● RECORDS SHOWN
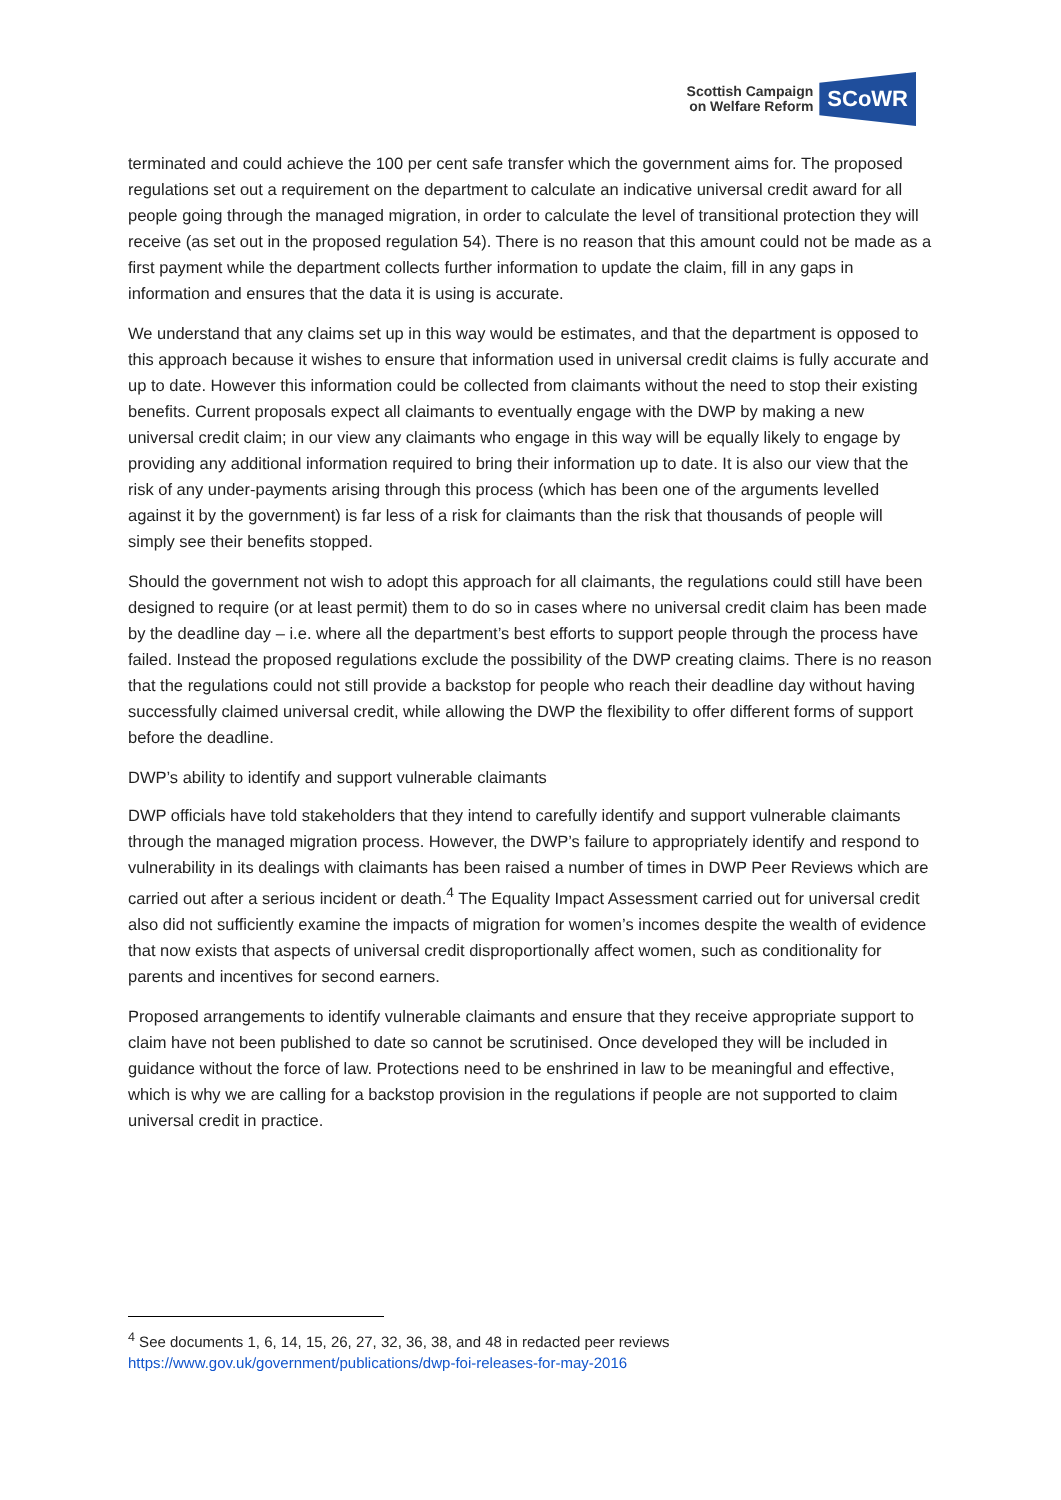Scottish Campaign
on Welfare Reform
SCoWR
terminated and could achieve the 100 per cent safe transfer which the government aims for. The proposed regulations set out a requirement on the department to calculate an indicative universal credit award for all people going through the managed migration, in order to calculate the level of transitional protection they will receive (as set out in the proposed regulation 54). There is no reason that this amount could not be made as a first payment while the department collects further information to update the claim, fill in any gaps in information and ensures that the data it is using is accurate.
We understand that any claims set up in this way would be estimates, and that the department is opposed to this approach because it wishes to ensure that information used in universal credit claims is fully accurate and up to date. However this information could be collected from claimants without the need to stop their existing benefits. Current proposals expect all claimants to eventually engage with the DWP by making a new universal credit claim; in our view any claimants who engage in this way will be equally likely to engage by providing any additional information required to bring their information up to date. It is also our view that the risk of any under-payments arising through this process (which has been one of the arguments levelled against it by the government) is far less of a risk for claimants than the risk that thousands of people will simply see their benefits stopped.
Should the government not wish to adopt this approach for all claimants, the regulations could still have been designed to require (or at least permit) them to do so in cases where no universal credit claim has been made by the deadline day – i.e. where all the department’s best efforts to support people through the process have failed. Instead the proposed regulations exclude the possibility of the DWP creating claims. There is no reason that the regulations could not still provide a backstop for people who reach their deadline day without having successfully claimed universal credit, while allowing the DWP the flexibility to offer different forms of support before the deadline.
DWP’s ability to identify and support vulnerable claimants
DWP officials have told stakeholders that they intend to carefully identify and support vulnerable claimants through the managed migration process. However, the DWP’s failure to appropriately identify and respond to vulnerability in its dealings with claimants has been raised a number of times in DWP Peer Reviews which are carried out after a serious incident or death.<sup>4</sup> The Equality Impact Assessment carried out for universal credit also did not sufficiently examine the impacts of migration for women’s incomes despite the wealth of evidence that now exists that aspects of universal credit disproportionally affect women, such as conditionality for parents and incentives for second earners.
Proposed arrangements to identify vulnerable claimants and ensure that they receive appropriate support to claim have not been published to date so cannot be scrutinised. Once developed they will be included in guidance without the force of law. Protections need to be enshrined in law to be meaningful and effective, which is why we are calling for a backstop provision in the regulations if people are not supported to claim universal credit in practice.
<sup>4</sup> See documents 1, 6, 14, 15, 26, 27, 32, 36, 38, and 48 in redacted peer reviews
https://www.gov.uk/government/publications/dwp-foi-releases-for-may-2016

● WORK INSTRUCTIONS
Every record above must be copied exactly; none of the pictures belong in the copy.

● RESULT BELOW
Scottish Campaign
on Welfare Reform
SCoWR
terminated and could achieve the 100 per cent safe transfer which the government aims for. The proposed regulations set out a requirement on the department to calculate an indicative universal credit award for all people going through the managed migration, in order to calculate the level of transitional protection they will receive (as set out in the proposed regulation 54). There is no reason that this amount could not be made as a first payment while the department collects further information to update the claim, fill in any gaps in information and ensures that the data it is using is accurate.
We understand that any claims set up in this way would be estimates, and that the department is opposed to this approach because it wishes to ensure that information used in universal credit claims is fully accurate and up to date. However this information could be collected from claimants without the need to stop their existing benefits. Current proposals expect all claimants to eventually engage with the DWP by making a new universal credit claim; in our view any claimants who engage in this way will be equally likely to engage by providing any additional information required to bring their information up to date. It is also our view that the risk of any under-payments arising through this process (which has been one of the arguments levelled against it by the government) is far less of a risk for claimants than the risk that thousands of people will simply see their benefits stopped.
Should the government not wish to adopt this approach for all claimants, the regulations could still have been designed to require (or at least permit) them to do so in cases where no universal credit claim has been made by the deadline day – i.e. where all the department’s best efforts to support people through the process have failed. Instead the proposed regulations exclude the possibility of the DWP creating claims. There is no reason that the regulations could not still provide a backstop for people who reach their deadline day without having successfully claimed universal credit, while allowing the DWP the flexibility to offer different forms of support before the deadline.
DWP’s ability to identify and support vulnerable claimants
DWP officials have told stakeholders that they intend to carefully identify and support vulnerable claimants through the managed migration process. However, the DWP’s failure to appropriately identify and respond to vulnerability in its dealings with claimants has been raised a number of times in DWP Peer Reviews which are carried out after a serious incident or death.<sup>4</sup> The Equality Impact Assessment carried out for universal credit also did not sufficiently examine the impacts of migration for women’s incomes despite the wealth of evidence that now exists that aspects of universal credit disproportionally affect women, such as conditionality for parents and incentives for second earners.
Proposed arrangements to identify vulnerable claimants and ensure that they receive appropriate support to claim have not been published to date so cannot be scrutinised. Once developed they will be included in guidance without the force of law. Protections need to be enshrined in law to be meaningful and effective, which is why we are calling for a backstop provision in the regulations if people are not supported to claim universal credit in practice.
<sup>4</sup> See documents 1, 6, 14, 15, 26, 27, 32, 36, 38, and 48 in redacted peer reviews
https://www.gov.uk/government/publications/dwp-foi-releases-for-may-2016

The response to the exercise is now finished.